[llvm-dev] The AnghaBench collection of compilable programs

Sat Feb 22 06:55:03 PST 2020

Dear LLVMers,

    we, at UFMG, have been building a large collection of compilable
benchmarks. Today, we have one million C files, mined from open-source
repositories, that compile into LLVM bytecodes (and from there to
object files). To ensure compilation, we perform type inference on the
C programs. Type inference lets us replace missing dependencies.

The benchmarks are available at: http://cuda.dcc.ufmg.br/angha/

We have a technical report describing the construction of this
collection: http://lac.dcc.ufmg.br/pubs/TechReports/LaC_TechReport012020.pdf

Many things can be done with so many LLVM bytecodes. A few examples
follow below:

* We can autotune compilers. We have trained YaCoS, a tool used to
find good optimization sequences. The objective function is code size.
We find the best optimization sequence for each program in the
database. To compile an unknown program, we get the program in the
database that is the closest, and apply the same optimization
sequence. Results are good: we can improve on clang -Oz by almost 10%
in MiBench, for instance.

* We can perform many types of explorations on real-world code. For
instance, we have found that 95.4% of all the interference graphs of
these programs, even in machine code (no phi-functions and lots of
pre-colored registers), are chordal.

* We can check how well different tools are doing on real-world code.
For instance, we can use these benchmarks to check how many programs
can be analyzed by Ultimate Buchi Automizer
(https://ultimate.informatik.uni-freiburg.de/downloads/BuchiAutomizer/).
This is a tool that tries to prove termination or infinite execution
for some programs.

* We can check how many programs can be compiled by different
high-level synthesis tools into FPGAs.

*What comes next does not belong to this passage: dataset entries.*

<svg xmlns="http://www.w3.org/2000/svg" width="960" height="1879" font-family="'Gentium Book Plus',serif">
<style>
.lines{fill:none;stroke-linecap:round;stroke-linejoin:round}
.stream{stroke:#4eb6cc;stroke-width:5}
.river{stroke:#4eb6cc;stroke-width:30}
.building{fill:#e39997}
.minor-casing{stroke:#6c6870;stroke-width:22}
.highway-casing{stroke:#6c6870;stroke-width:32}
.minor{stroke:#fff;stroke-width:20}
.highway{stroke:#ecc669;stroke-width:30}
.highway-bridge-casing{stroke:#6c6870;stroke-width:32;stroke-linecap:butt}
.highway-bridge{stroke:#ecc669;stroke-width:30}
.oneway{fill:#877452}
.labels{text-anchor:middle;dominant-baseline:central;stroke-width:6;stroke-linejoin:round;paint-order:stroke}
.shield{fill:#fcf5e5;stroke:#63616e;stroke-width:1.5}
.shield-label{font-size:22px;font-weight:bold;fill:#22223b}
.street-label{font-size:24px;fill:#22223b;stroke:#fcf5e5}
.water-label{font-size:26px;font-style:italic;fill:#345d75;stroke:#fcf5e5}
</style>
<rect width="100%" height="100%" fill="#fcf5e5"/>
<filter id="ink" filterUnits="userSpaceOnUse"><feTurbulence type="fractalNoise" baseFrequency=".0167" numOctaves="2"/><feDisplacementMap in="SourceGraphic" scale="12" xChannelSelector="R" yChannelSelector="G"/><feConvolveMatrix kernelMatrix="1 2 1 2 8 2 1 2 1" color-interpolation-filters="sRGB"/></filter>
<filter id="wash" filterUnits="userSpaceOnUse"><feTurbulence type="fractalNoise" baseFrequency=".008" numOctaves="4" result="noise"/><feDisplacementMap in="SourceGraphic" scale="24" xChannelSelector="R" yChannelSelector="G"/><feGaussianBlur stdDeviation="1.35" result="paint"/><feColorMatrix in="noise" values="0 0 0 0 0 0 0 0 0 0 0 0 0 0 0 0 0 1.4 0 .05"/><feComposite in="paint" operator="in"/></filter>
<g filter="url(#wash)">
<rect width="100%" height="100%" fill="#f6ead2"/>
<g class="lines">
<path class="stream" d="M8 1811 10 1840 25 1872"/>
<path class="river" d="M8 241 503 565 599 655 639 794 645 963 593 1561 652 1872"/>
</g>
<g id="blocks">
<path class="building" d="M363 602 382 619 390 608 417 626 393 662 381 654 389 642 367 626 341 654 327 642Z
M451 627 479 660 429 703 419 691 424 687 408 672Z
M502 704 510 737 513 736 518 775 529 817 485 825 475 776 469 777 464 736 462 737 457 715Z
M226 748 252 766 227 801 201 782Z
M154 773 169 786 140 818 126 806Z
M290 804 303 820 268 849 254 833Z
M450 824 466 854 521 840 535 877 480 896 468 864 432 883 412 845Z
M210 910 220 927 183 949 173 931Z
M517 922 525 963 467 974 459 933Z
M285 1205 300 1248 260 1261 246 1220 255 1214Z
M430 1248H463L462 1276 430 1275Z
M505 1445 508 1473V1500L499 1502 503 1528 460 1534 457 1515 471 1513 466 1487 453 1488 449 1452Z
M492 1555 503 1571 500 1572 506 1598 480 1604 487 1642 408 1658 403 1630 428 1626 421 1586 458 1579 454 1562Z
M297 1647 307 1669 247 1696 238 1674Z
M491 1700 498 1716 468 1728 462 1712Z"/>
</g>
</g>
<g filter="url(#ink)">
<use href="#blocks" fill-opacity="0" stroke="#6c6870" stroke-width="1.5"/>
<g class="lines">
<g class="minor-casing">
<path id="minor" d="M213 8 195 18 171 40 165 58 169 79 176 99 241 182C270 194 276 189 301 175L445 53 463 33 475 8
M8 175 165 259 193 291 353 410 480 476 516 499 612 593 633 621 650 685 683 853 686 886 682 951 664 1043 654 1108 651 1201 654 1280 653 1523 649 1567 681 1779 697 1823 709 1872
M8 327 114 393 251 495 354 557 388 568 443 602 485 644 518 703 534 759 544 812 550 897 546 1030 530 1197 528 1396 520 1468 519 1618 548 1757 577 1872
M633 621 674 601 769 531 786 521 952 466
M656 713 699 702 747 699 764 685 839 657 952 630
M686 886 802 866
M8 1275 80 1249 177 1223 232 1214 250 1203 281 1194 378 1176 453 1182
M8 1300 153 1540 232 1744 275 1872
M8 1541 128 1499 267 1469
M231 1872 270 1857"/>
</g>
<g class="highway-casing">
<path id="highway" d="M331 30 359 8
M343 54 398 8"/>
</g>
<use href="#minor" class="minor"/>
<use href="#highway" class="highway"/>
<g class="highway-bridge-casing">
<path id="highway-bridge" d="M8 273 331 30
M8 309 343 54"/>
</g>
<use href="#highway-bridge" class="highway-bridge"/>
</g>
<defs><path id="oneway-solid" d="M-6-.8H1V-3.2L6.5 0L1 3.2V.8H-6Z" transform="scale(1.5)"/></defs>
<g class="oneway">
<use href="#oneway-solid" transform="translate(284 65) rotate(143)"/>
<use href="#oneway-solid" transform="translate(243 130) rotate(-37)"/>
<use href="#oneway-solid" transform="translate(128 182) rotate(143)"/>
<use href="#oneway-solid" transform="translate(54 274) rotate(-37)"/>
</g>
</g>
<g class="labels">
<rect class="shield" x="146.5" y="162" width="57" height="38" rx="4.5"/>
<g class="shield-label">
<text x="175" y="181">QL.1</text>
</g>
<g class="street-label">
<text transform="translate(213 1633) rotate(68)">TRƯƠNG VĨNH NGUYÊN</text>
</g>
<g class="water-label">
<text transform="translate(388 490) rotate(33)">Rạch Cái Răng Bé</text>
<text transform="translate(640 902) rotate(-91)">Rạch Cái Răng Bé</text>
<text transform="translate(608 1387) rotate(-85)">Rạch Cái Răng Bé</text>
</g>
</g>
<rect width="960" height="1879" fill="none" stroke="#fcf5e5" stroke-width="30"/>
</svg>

We have tried LegUp and Vivado,
for instance.

* Our webpage contains a search box, so that you can get the closest
programs to a given input program. Currently, we measure program
distance as the Euclidian distance on Namolaru feature vectors.

We do not currently provide inputs for those programs. It's possible
to execute the so called "leaf-functions", e.g., functions that do not
call other routines. We have thousands of them. However, we do not
guarantee the absence of undefined behavior during the execution.

Regards,

Fernando